= Beginning of Section =

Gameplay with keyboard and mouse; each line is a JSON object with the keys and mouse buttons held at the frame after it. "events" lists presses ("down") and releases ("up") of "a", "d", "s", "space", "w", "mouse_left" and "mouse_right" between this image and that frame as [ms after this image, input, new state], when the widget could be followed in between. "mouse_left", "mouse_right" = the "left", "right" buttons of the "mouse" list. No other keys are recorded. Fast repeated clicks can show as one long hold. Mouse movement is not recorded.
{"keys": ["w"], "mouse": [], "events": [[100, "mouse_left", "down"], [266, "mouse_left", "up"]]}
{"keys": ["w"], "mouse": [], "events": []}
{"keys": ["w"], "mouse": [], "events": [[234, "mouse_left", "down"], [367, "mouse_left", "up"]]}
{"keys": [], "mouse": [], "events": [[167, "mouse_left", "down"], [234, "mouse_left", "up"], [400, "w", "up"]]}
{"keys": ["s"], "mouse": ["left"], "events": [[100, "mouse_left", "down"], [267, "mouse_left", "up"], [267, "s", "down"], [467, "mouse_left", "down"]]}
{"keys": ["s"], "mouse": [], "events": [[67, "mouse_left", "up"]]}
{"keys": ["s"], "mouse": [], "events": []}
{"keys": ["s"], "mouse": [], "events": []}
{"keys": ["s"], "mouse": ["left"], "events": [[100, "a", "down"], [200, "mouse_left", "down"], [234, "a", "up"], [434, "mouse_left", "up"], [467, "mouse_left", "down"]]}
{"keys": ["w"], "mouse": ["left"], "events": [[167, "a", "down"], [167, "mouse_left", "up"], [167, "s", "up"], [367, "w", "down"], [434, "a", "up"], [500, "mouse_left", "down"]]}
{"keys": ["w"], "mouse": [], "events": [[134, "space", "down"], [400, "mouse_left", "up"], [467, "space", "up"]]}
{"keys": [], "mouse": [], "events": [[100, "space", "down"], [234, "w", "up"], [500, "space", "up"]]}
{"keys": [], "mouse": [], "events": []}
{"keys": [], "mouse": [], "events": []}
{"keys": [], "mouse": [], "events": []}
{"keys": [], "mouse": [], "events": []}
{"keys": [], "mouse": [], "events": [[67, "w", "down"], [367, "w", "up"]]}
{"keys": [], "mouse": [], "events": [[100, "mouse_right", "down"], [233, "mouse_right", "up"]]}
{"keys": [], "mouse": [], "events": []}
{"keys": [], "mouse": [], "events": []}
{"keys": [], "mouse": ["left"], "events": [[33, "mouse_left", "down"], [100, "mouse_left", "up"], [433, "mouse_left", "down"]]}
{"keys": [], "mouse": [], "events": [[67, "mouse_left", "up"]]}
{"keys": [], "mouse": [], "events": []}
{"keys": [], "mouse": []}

= End of Section =

Required work -
Nothing is to be left out: set down all the records again exactly.

Result -
Gameplay with keyboard and mouse; each line is a JSON object with the keys and mouse buttons held at the frame after it. "events" lists presses ("down") and releases ("up") of "a", "d", "s", "space", "w", "mouse_left" and "mouse_right" between this image and that frame as [ms after this image, input, new state], when the widget could be followed in between. "mouse_left", "mouse_right" = the "left", "right" buttons of the "mouse" list. No other keys are recorded. Fast repeated clicks can show as one long hold. Mouse movement is not recorded.
{"keys": ["w"], "mouse": [], "events": [[100, "mouse_left", "down"], [266, "mouse_left", "up"]]}
{"keys": ["w"], "mouse": [], "events": []}
{"keys": ["w"], "mouse": [], "events": [[234, "mouse_left", "down"], [367, "mouse_left", "up"]]}
{"keys": [], "mouse": [], "events": [[167, "mouse_left", "down"], [234, "mouse_left", "up"], [400, "w", "up"]]}
{"keys": ["s"], "mouse": ["left"], "events": [[100, "mouse_left", "down"], [267, "mouse_left", "up"], [267, "s", "down"], [467, "mouse_left", "down"]]}
{"keys": ["s"], "mouse": [], "events": [[67, "mouse_left", "up"]]}
{"keys": ["s"], "mouse": [], "events": []}
{"keys": ["s"], "mouse": [], "events": []}
{"keys": ["s"], "mouse": ["left"], "events": [[100, "a", "down"], [200, "mouse_left", "down"], [234, "a", "up"], [434, "mouse_left", "up"], [467, "mouse_left", "down"]]}
{"keys": ["w"], "mouse": ["left"], "events": [[167, "a", "down"], [167, "mouse_left", "up"], [167, "s", "up"], [367, "w", "down"], [434, "a", "up"], [500, "mouse_left", "down"]]}
{"keys": ["w"], "mouse": [], "events": [[134, "space", "down"], [400, "mouse_left", "up"], [467, "space", "up"]]}
{"keys": [], "mouse": [], "events": [[100, "space", "down"], [234, "w", "up"], [500, "space", "up"]]}
{"keys": [], "mouse": [], "events": []}
{"keys": [], "mouse": [], "events": []}
{"keys": [], "mouse": [], "events": []}
{"keys": [], "mouse": [], "events": []}
{"keys": [], "mouse": [], "events": [[67, "w", "down"], [367, "w", "up"]]}
{"keys": [], "mouse": [], "events": [[100, "mouse_right", "down"], [233, "mouse_right", "up"]]}
{"keys": [], "mouse": [], "events": []}
{"keys": [], "mouse": [], "events": []}
{"keys": [], "mouse": ["left"], "events": [[33, "mouse_left", "down"], [100, "mouse_left", "up"], [433, "mouse_left", "down"]]}
{"keys": [], "mouse": [], "events": [[67, "mouse_left", "up"]]}
{"keys": [], "mouse": [], "events": []}
{"keys": [], "mouse": []}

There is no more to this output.